Ranveer and Anjali Sehgal, a happily married couple, find themselves in trouble when visited by an escapee from a mental asylum, Riya Deshmukh.

==Cast==
- Jackie Shroff as Ranveer Sehgal
- Mahima Chaudhry as Dr. Anjali Sehgal
- Raveena Tandon as Riya Deshmukh
- Gulshan Grover as Truck Driver
- Soni Razdan as Mrs. Devika Mehta
- Vrajesh Hirjee
- Seema Biswas
- Moammar Rana

==Music==

1. "Goonja Hua Hai" - Alka Yagnik
2. "Mujhse Kyun Roothe Ho" - Alka Yagnik
3. "Tum Abhi The" (Female) - Alka Yagnik
4. "Tum Abhi The (Male) - Hariharan
5. "Humnasheen" - Alisha Chinoy, Anu Malik
6. "Chadha Na Jaave" - Anu Malik
7. "Pyaar Mere" - Jasbir Jassi

==Reception==
The film received a mixed reception by critics.

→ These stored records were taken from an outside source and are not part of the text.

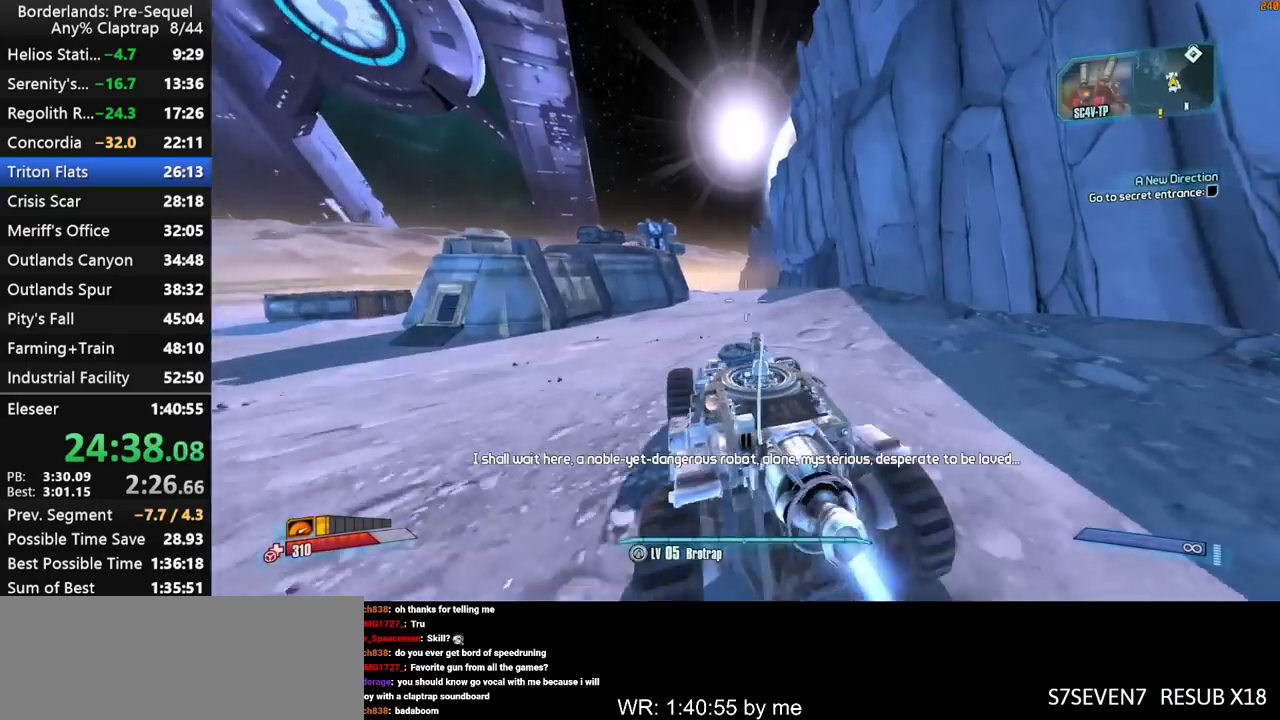
{"keys": ["w"], "mouse_move": "still", "events": []}
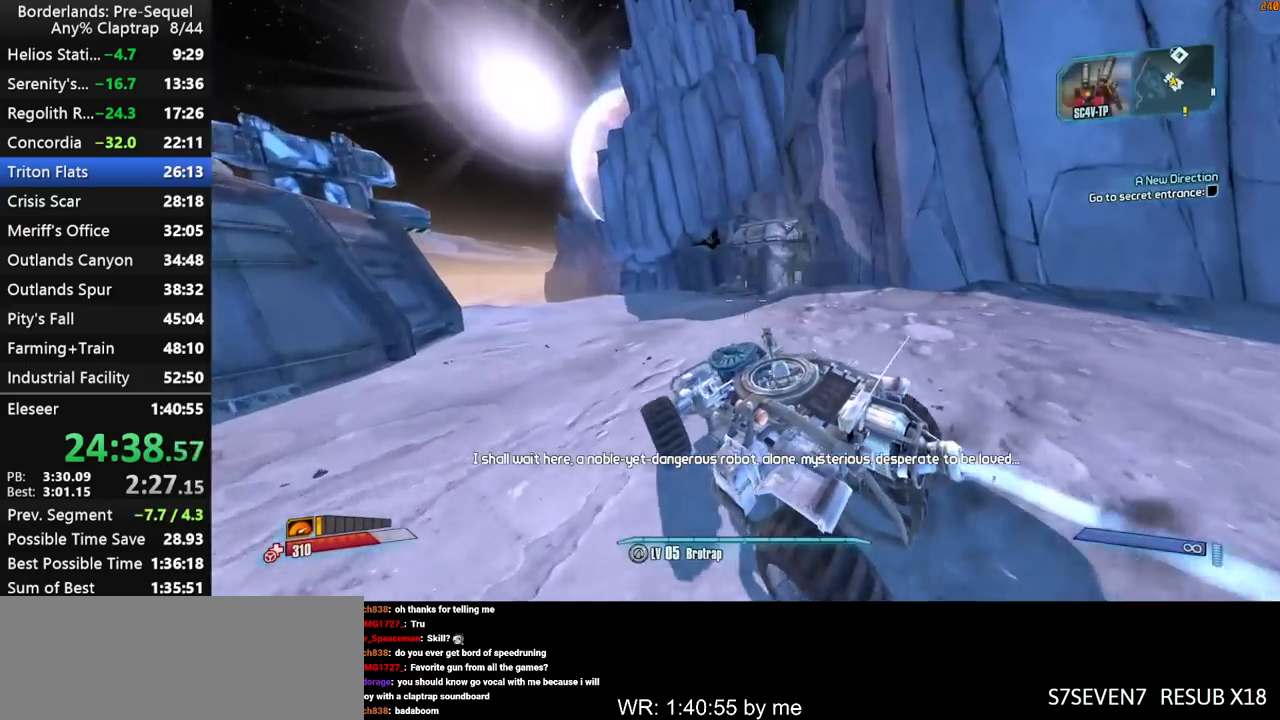
{"keys": ["f", "w"], "mouse_move": "still", "events": [[483, "f", "down"]]}
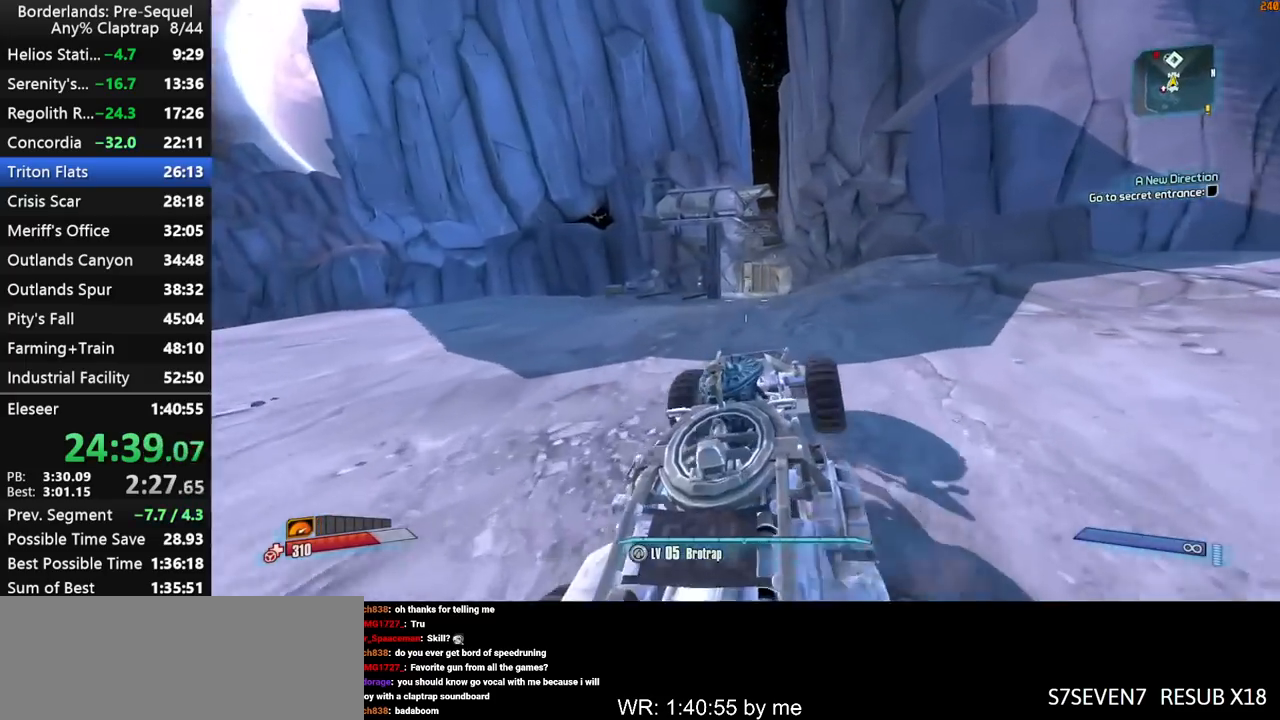
{"keys": ["w"], "mouse_move": "right", "events": [[67, "f", "up"]]}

Taran Adarsh praised the performances of the main actors and the music by Anu Malik such as 'Humnasheen' and 'Mujhse Kyon Roothe Ho?' but said "the sluggish pace of its narrative and classy treatment act as barricades. And the pre-climax portions, involving the child and the conclusion to the triangle, take the graph of the film downhill."
 Patcy N of Rediff.com criticised the script and remarked that "there were too many holes in it" and questioned the choice of film for a debut by the director.